The American Psychological Association does not put sex addiction under a disorder that can be diagnosed. But growing numbers of self-help groups and sex recovery centers like Sexual compulsive Anonymous and Sex Addicts Anonymous show a problem that is present and needs medical attention.
2. Internet Addiction
If you have been online for hours at stretch, browsing through the net aimlessly and do not want to shut down your PC, it is probably okay for now. But if this happens to be your daily routine, a disruption in which leaves you irritable, you might be suffering from an Internet Addiction Disorder (IA).
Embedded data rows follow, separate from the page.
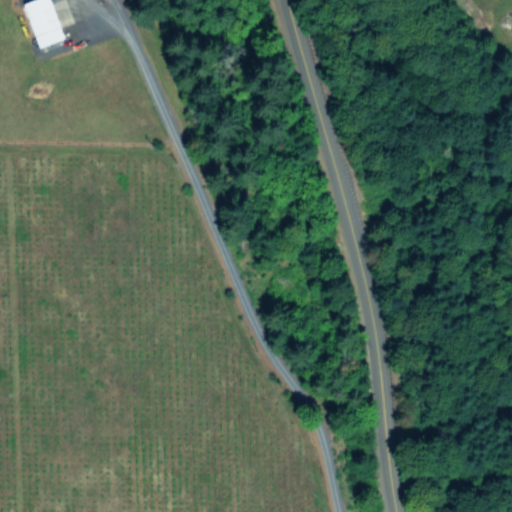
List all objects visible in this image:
building: (45, 21)
road: (355, 249)
road: (227, 256)
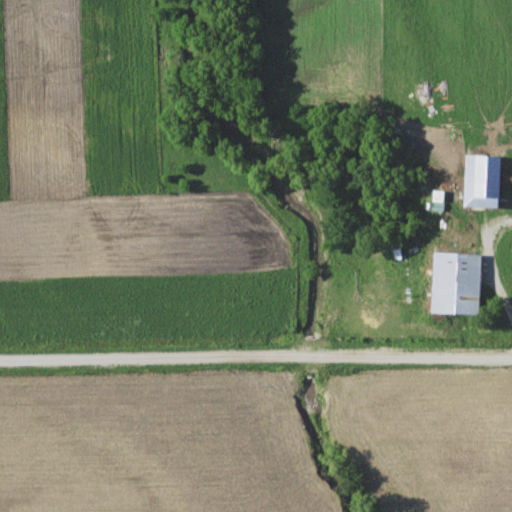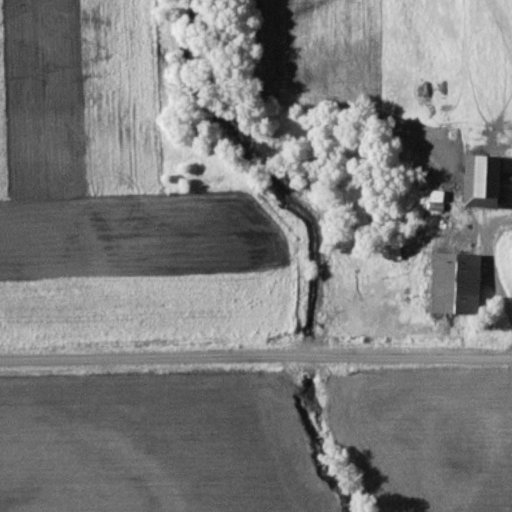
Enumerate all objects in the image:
road: (256, 365)
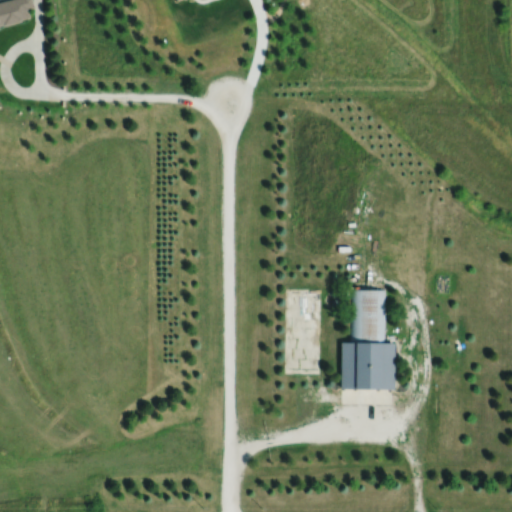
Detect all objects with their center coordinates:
road: (38, 46)
road: (257, 54)
road: (3, 68)
road: (134, 95)
road: (229, 306)
building: (366, 344)
road: (416, 379)
road: (320, 428)
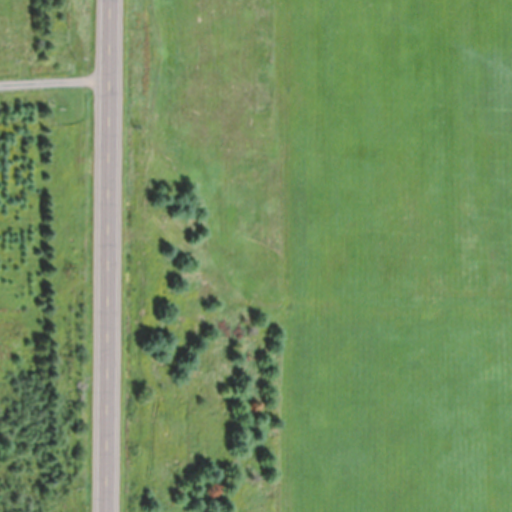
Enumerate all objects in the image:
road: (56, 73)
road: (110, 256)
Psychiatrists world over are acknowledging the mood-altering effects of online pornography, gambling, gaming, networking, blogging, etc. In some countries, Internet addiction has become a serious social problem. A South Korean government survey of 2007 found that 30 per cent of its citizens under 18 were in danger of becoming Internet addicts. Here in the U.S., a residential treatment center opened its doors for Internet addicts in 2009. Located near Seattle, Washington, it is called ReStart and offers a 45-day program for recovery.
1. Plastic Surgery Addiction
When God gives you lemons, make lemonades. This is past tense. Now, when God gives you lemons, you can turn them into anything of any dimension.
Negative body image is driving hordes of people under the surgical knife. A little nip, a bit of a tuck, some enlargement, and a whole lot of alignment…People are doing everything and paying anything to get closer to perfection.
In 2006, the British Association of Aesthetic Plastic Surgeons warned its members about patients with a body dysmorphic disorder or “imagined ugly syndrome”. Aesthetic surgery is an unending journey for these addicts because they are never happy with the results. The organization reported an alarming study that found forty per cent of Botox users admitting to being lured by the attraction of continued treatment.
The image of Jocelyn Wildenstein, an American socialite who has spent millions to get the perfect look, mirrors the horrors of being a plastic surgery addict.